## Information provided
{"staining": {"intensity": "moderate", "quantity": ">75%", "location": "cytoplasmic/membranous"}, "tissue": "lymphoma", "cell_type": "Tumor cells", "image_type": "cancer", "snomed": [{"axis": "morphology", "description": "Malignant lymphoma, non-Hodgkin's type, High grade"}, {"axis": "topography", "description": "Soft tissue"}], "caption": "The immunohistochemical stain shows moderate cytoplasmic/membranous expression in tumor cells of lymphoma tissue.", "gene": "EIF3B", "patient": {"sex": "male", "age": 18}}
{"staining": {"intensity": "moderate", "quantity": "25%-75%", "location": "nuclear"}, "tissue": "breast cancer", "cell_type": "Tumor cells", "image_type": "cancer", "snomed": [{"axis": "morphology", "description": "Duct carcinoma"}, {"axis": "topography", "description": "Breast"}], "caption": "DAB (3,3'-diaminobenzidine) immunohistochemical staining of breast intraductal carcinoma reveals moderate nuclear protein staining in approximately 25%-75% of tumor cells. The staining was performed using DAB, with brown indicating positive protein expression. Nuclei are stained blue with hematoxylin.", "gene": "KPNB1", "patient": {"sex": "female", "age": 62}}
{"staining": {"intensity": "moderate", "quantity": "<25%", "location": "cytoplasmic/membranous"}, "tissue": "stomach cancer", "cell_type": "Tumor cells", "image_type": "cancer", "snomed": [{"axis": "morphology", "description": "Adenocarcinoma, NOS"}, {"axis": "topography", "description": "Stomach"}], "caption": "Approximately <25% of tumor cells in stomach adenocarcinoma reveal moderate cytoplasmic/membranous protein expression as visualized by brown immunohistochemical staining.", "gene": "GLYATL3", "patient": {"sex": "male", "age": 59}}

## Requirement
Go through the listing above and set down each line exactly as it stands.

## Response box
{"staining": {"intensity": "moderate", "quantity": ">75%", "location": "cytoplasmic/membranous"}, "tissue": "lymphoma", "cell_type": "Tumor cells", "image_type": "cancer", "snomed": [{"axis": "morphology", "description": "Malignant lymphoma, non-Hodgkin's type, High grade"}, {"axis": "topography", "description": "Soft tissue"}], "caption": "The immunohistochemical stain shows moderate cytoplasmic/membranous expression in tumor cells of lymphoma tissue.", "gene": "EIF3B", "patient": {"sex": "male", "age": 18}}
{"staining": {"intensity": "moderate", "quantity": "25%-75%", "location": "nuclear"}, "tissue": "breast cancer", "cell_type": "Tumor cells", "image_type": "cancer", "snomed": [{"axis": "morphology", "description": "Duct carcinoma"}, {"axis": "topography", "description": "Breast"}], "caption": "DAB (3,3'-diaminobenzidine) immunohistochemical staining of breast intraductal carcinoma reveals moderate nuclear protein staining in approximately 25%-75% of tumor cells. The staining was performed using DAB, with brown indicating positive protein expression. Nuclei are stained blue with hematoxylin.", "gene": "KPNB1", "patient": {"sex": "female", "age": 62}}
{"staining": {"intensity": "moderate", "quantity": "<25%", "location": "cytoplasmic/membranous"}, "tissue": "stomach cancer", "cell_type": "Tumor cells", "image_type": "cancer", "snomed": [{"axis": "morphology", "description": "Adenocarcinoma, NOS"}, {"axis": "topography", "description": "Stomach"}], "caption": "Approximately <25% of tumor cells in stomach adenocarcinoma reveal moderate cytoplasmic/membranous protein expression as visualized by brown immunohistochemical staining.", "gene": "GLYATL3", "patient": {"sex": "male", "age": 59}}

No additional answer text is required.